=== READING TEXT ===


[0039] The system has an ASIL D failure criticality level so that, for the set 2, provision is made to use three different technologies for the sensors. Thus, the set 2 can comprise, by way of nonlimiting example, at least one laser sensor 20, one radar sensor 21 and one image sensor 22. The principles of the invention are applicable whatever combination of different technologies (or types) is used.

[0040] In FIG. 2, the first upstream network comprises the three connections shown diagrammatically as solid lines between the sensors 20 to 22 and the main computer 10, whilst the second upstream network comprises the three connections shown diagrammatically as dashed lines between these same sensors 20 to 22 and the backup computer 10.

[0041] The role of the main computer 10 is to process the information originating from the sensors 20 to 22, and in particular to apply, if necessary, the strategy for returning to the safe state, described with reference to FIG. 1. Accordingly, this main computer 10 is able to transmit the appropriate commands to the various computers of the vehicle that are involved in this strategy, and in particular respectively: [0042] to a first computer 3 of an engine control system, [0043] to a second computer 4 of a braking system; and [0044] to a third computer 5 of a steering control system.

[0045] The transmission of the commands is performed through a first downstream communication network, represented by the solid-line connections between the main computer 10 and the three computers 3, 4 and 5.

=== ASSIGNMENT A ===
Answer these questions from the patent excerpt.
(i) What failure criticality level does the system have?
(ii) In FIG. 2, how are the connections of the second upstream network drawn?
(iii) Which system does the third computer 5 belong to?
=== ASSIGNMENT B ===
Print the section of the patent excerpt starting with "[0041] The role" and going on through "3, 4 and 5.".
The records come from a different source than the patent excerpt.

=== DATASET EXTRACT ===
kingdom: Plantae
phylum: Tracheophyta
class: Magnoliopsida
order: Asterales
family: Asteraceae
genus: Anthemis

=== ANSWER BOX A ===
(i) ASIL D
(ii) As dashed lines
(iii) A steering control system

=== ANSWER BOX B ===
[0041] The role of the main computer 10 is to process the information originating from the sensors 20 to 22, and in particular to apply, if necessary, the strategy for returning to the safe state, described with reference to FIG. 1. Accordingly, this main computer 10 is able to transmit the appropriate commands to the various computers of the vehicle that are involved in this strategy, and in particular respectively: [0042] to a first computer 3 of an engine control system, [0043] to a second computer 4 of a braking system; and [0044] to a third computer 5 of a steering control system.

[0045] The transmission of the commands is performed through a first downstream communication network, represented by the solid-line connections between the main computer 10 and the three computers 3, 4 and 5.